Le 27 janvier 1967, un incendie se déclare dans la capsule Apollo 1 lors d’un simple test au sol sur son pas de tir, tuant en quelques secondes les trois astronautes à bord. L’enquête révèle qu’une atmosphère d’oxygène pur, des matériaux inflammables et une trappe s’ouvrant vers l’intérieur ont transformé une étincelle électrique en piège mortel.
Le contexte
Le 27 janvier 1967, l’équipage désigné pour la première mission habitée du programme Apollo, composé du vétéran de l’espace Virgil « Gus » Grissom, d’Ed White, premier Américain à avoir marché dans l’espace, et du pilote Roger Chaffee, prend place à bord de leur capsule pour un simple test de compte à rebours au sol, sur leur pas de tir du complexe de lancement 34 à Cap Canaveral, sans carburant chargé dans la fusée et jugé peu risqué par les équipes au sol.
La décision
Conformément aux pratiques établies du programme spatial américain, la cabine de la capsule est pressurisée à l’oxygène pur, à une pression légèrement supérieure à la pression atmosphérique normale, soit une concentration en oxygène plus de cinq fois supérieure à celle de l’air ambiant, rendant tout matériau présent dans la cabine extrêmement inflammable. La cabine contient par ailleurs environ trois mètres carrés de bande Velcro et un filet en nylon, deux matériaux hautement combustibles dans une telle atmosphère, tandis que la trappe d’accès, un système à double battant conçu pour s’ouvrir vers l’intérieur, nécessite d’abord d’évacuer la surpression interne de la cabine avant de pouvoir être manœuvrée.
La chute
Un arc électrique se déclare probablement près de l’unité de contrôle environnemental, dans la partie inférieure gauche de la cabine, où un câble en cuivre argenté avait perdu son isolant en Téflon à force d’ouvertures répétées d’une trappe voisine, à proximité d’une conduite de refroidissement sujette aux fuites. Dans l’atmosphère d’oxygène pur, le feu se propage en quelques secondes à peine, faisant grimper la pression interne de la cabine jusqu’à environ deux fois la pression atmosphérique normale, bien au-delà de ce que le système de ventilation d’urgence peut évacuer. Ed White tente d’ouvrir la trappe mais ne parvient pas à vaincre la surpression qui la maintient bloquée ; les trois astronautes meurent en quelques secondes, avant même que les équipes au sol, dépourvues d’équipement de secours et de lutte contre l’incendie adapté à ce type de scénario de test, ne puissent intervenir.
Les conséquences
La commission d’enquête de la NASA identifie cinq facteurs ayant conjointement causé la catastrophe : la source d’inflammation électrique elle-même, l’atmosphère d’oxygène pur, la présence de matériaux combustibles en cabine, une trappe inadaptée à une évacuation d’urgence rapide, et une préparation insuffisante des équipes au sol face à ce risque.

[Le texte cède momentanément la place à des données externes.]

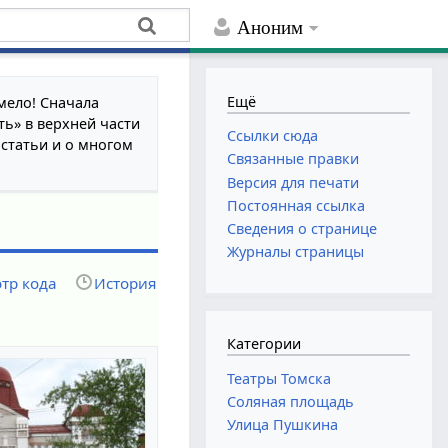
Аноним
Ещё
мело! Сначала
ть» в верхней части
Ссылки сюда
 статьи и о многом
Связанные правки
Версия для печати
Постоянная ссылка
Сведения о странице
Журналы страницы
тр кода
История
Категории
Театры Томска
Соляная площадь
Улица Пушкина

Les vols habités du programme Apollo sont suspendus pendant vingt mois, le temps de repenser en profondeur la conception du vaisseau.
Et depuis ?
Les capsules de la génération suivante, dites de « Bloc II », adoptent une atmosphère mixte d’oxygène et d’azote au niveau de la mer pour le décollage, purgée progressivement vers de l’oxygène pur une fois en orbite, une nouvelle trappe s’ouvrant vers l’extérieur en moins de cinq secondes grâce à des cartouches d’azote pressurisé, des combinaisons spatiales ininflammables et un câblage protégé et isolé. Ces changements de conception, directement issus des leçons tirées de la tragédie d’Apollo 1, restent considérés comme ayant transformé la sécurité des vaisseaux spatiaux américains et contribué de manière déterminante au succès ultérieur des missions lunaires du programme Apollo.
La NASA devra pourtant réapprendre cette leçon à deux reprises : les explosions de Challenger en 1986 et de Columbia en 2003 partagent avec Apollo 1 le même schéma, des signaux d’alerte connus mais minimisés avant le lancement.